## [WHAT YOU WILL DO]
Instruction for the data below: set down exactly the lines from the line with "investments | 2 | 8 |" to the line with "development of credit", inclusive, and no others.
[DATA PROVIDED — start]
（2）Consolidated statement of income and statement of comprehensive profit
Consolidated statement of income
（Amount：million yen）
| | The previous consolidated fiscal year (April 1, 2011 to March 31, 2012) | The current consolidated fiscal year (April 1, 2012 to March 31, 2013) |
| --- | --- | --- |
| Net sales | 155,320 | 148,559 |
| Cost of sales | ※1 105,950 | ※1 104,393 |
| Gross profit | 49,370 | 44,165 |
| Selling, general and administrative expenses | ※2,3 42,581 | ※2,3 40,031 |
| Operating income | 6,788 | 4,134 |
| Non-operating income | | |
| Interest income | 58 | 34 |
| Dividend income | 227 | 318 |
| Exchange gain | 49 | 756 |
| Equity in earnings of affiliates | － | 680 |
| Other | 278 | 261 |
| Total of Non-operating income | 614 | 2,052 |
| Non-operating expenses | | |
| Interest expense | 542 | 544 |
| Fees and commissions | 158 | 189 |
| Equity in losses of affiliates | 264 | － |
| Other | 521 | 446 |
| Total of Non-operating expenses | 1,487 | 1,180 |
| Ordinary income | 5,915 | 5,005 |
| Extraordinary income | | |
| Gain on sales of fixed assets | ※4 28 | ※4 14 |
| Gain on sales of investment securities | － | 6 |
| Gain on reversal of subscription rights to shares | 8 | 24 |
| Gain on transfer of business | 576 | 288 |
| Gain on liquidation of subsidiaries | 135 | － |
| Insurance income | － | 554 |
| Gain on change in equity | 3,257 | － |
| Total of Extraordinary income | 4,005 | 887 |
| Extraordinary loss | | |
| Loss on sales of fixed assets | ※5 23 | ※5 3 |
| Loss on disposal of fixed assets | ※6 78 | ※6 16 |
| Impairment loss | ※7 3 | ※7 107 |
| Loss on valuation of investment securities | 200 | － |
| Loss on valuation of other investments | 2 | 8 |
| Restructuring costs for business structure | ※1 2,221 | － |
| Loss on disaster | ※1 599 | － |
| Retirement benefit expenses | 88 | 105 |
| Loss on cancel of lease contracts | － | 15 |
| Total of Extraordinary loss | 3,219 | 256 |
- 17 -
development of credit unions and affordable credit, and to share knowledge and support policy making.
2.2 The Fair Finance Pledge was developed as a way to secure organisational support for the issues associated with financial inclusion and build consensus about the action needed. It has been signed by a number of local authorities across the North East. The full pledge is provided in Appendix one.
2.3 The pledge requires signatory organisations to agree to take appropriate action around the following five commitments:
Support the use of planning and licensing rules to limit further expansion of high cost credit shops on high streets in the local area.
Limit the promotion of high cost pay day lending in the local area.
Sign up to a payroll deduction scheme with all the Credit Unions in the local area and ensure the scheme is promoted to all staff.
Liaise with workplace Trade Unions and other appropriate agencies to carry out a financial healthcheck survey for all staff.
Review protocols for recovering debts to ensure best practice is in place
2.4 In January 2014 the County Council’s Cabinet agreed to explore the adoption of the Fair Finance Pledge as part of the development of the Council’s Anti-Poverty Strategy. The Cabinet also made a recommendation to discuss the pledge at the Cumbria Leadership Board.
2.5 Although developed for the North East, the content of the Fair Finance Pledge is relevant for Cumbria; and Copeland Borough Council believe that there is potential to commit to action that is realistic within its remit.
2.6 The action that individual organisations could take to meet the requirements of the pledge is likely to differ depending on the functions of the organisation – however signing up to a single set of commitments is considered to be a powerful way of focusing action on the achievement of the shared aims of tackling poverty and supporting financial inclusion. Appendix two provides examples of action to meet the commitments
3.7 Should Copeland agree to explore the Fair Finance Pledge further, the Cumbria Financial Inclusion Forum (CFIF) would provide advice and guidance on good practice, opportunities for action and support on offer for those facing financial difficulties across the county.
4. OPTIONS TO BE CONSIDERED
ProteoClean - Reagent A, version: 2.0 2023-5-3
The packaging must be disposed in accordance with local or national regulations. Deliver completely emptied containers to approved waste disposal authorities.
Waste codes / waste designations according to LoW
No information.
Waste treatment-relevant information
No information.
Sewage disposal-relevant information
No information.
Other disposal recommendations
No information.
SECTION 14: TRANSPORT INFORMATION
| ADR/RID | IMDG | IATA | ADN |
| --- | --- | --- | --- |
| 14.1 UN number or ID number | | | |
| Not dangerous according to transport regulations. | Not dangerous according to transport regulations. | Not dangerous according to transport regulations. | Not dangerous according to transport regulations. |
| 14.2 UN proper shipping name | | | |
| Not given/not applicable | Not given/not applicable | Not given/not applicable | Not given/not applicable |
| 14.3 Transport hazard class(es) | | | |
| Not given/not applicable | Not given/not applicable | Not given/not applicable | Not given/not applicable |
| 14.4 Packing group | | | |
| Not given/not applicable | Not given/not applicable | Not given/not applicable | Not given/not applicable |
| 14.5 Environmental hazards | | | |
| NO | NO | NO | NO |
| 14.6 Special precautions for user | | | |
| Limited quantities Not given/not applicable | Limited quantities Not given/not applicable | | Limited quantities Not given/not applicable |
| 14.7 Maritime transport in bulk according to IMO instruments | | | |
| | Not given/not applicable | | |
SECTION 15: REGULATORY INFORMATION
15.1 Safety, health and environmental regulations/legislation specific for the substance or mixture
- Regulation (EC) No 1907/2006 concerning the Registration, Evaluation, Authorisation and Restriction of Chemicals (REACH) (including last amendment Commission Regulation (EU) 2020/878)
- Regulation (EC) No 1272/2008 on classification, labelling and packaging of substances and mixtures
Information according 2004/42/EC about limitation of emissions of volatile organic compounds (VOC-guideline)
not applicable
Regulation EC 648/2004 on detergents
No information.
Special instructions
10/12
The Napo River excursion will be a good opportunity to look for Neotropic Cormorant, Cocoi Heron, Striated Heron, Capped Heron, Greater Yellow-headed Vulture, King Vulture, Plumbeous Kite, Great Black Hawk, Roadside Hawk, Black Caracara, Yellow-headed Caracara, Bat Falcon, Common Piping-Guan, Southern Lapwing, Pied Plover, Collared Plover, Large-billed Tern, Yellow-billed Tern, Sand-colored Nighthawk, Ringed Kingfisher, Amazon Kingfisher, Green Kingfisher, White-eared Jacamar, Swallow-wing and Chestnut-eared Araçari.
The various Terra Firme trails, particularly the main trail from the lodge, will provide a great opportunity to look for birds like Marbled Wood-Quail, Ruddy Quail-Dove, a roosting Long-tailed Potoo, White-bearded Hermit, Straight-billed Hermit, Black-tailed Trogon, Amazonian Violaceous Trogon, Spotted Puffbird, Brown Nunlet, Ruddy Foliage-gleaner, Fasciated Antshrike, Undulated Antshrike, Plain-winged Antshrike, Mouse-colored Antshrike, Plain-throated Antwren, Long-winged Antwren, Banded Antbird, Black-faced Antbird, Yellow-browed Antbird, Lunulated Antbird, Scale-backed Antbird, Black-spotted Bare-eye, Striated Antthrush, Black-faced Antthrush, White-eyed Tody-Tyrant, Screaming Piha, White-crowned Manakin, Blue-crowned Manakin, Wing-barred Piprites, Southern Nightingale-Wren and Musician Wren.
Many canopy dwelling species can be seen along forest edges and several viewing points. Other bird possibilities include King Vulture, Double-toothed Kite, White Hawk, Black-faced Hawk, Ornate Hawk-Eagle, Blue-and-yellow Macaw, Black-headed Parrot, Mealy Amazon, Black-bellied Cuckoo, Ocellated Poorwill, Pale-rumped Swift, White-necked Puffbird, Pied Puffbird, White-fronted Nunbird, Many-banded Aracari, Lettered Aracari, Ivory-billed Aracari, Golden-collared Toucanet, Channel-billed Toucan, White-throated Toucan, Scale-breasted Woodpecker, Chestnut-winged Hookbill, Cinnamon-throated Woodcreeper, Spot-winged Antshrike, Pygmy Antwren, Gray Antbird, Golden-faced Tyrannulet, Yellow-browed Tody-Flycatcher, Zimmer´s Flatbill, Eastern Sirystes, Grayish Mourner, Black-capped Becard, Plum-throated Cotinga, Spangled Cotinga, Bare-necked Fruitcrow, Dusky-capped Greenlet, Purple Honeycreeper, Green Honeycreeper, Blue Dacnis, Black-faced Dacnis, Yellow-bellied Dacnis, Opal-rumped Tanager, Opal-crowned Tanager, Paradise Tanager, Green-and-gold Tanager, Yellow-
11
[DATA PROVIDED — finish]
## [TASK RESPONSE]
| Loss on valuation of other investments | 2 | 8 |
| Restructuring costs for business structure | ※1 2,221 | － |
| Loss on disaster | ※1 599 | － |
| Retirement benefit expenses | 88 | 105 |
| Loss on cancel of lease contracts | － | 15 |
| Total of Extraordinary loss | 3,219 | 256 |
- 17 -
development of credit unions and affordable credit, and to share knowledge and support policy making.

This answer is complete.